##### RECORDS TO PROCESS #####

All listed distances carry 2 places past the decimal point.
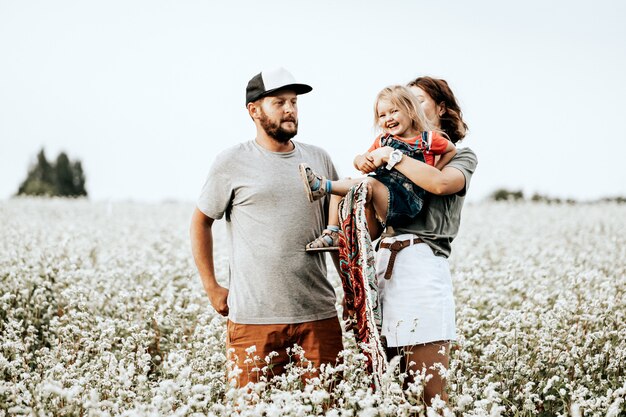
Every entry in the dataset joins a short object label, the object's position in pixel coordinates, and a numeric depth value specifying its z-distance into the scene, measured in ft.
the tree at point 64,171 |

#####
##### RECORDS TO PROCESS #####

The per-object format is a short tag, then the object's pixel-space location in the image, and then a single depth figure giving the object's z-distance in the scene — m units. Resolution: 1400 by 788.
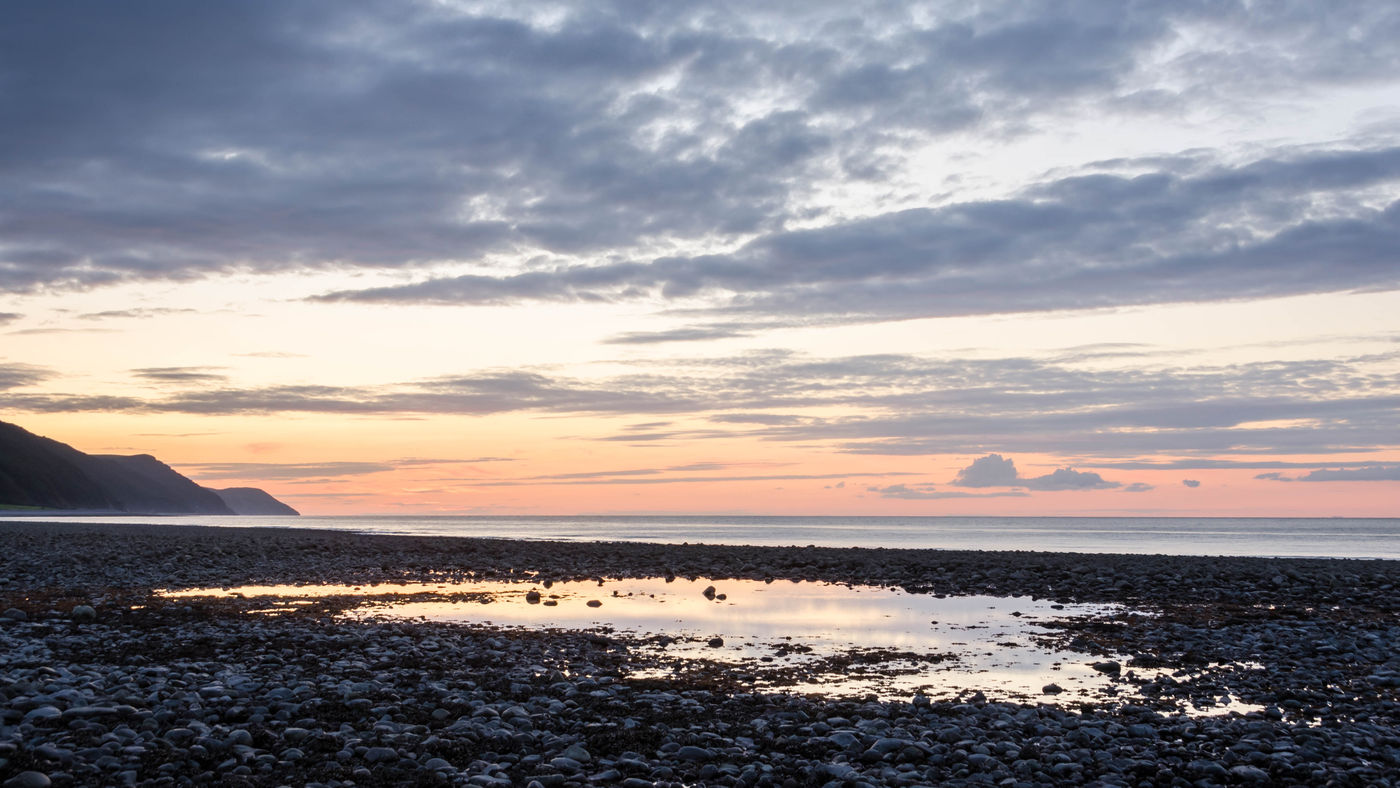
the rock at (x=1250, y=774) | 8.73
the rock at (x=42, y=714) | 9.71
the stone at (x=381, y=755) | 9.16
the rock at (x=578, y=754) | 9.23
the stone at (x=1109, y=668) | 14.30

#####
##### RECORDS TO PROCESS #####

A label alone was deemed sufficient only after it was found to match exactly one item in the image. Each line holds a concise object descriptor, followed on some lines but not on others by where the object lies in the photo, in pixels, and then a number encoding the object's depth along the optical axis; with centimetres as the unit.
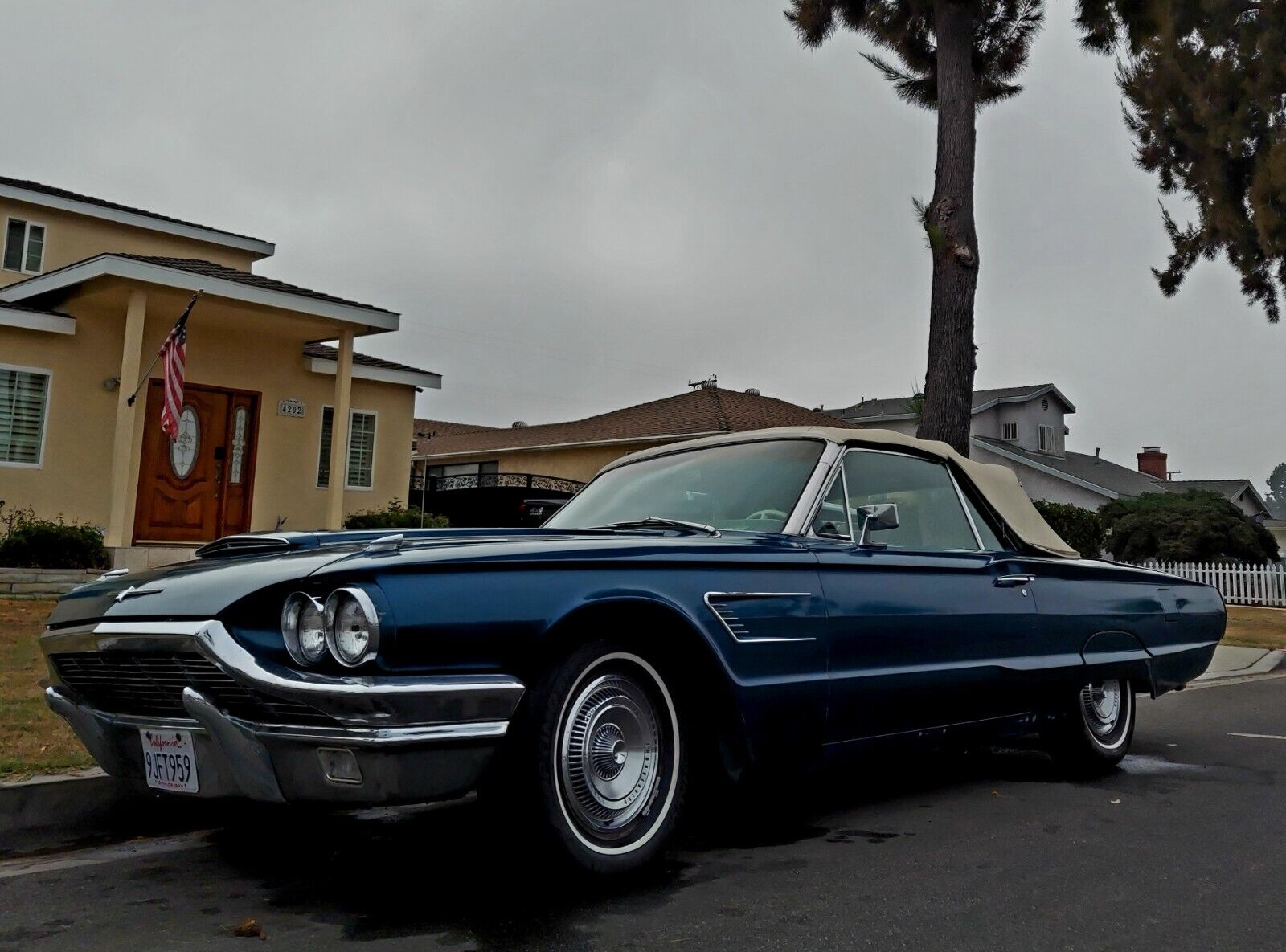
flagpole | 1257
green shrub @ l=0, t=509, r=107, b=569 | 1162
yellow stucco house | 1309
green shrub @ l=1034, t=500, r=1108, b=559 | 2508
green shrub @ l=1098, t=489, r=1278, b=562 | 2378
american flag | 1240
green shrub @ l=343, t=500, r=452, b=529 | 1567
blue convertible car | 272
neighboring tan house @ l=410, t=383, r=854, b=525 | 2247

#####

Within the material above, only the stretch from the line holding "All listed distances" through the line holding "the tree at point 64,171 |" is to be restated exactly. Pictures are dropped.

_ANSWER BOX_.
All listed distances carry 2 places past the decimal point.
Every entry in the dataset joins a short object label, the object's position in pixel coordinates, and a numeric depth value specifying its z-distance into the scene, measured in ft.
the tree at point 64,171 |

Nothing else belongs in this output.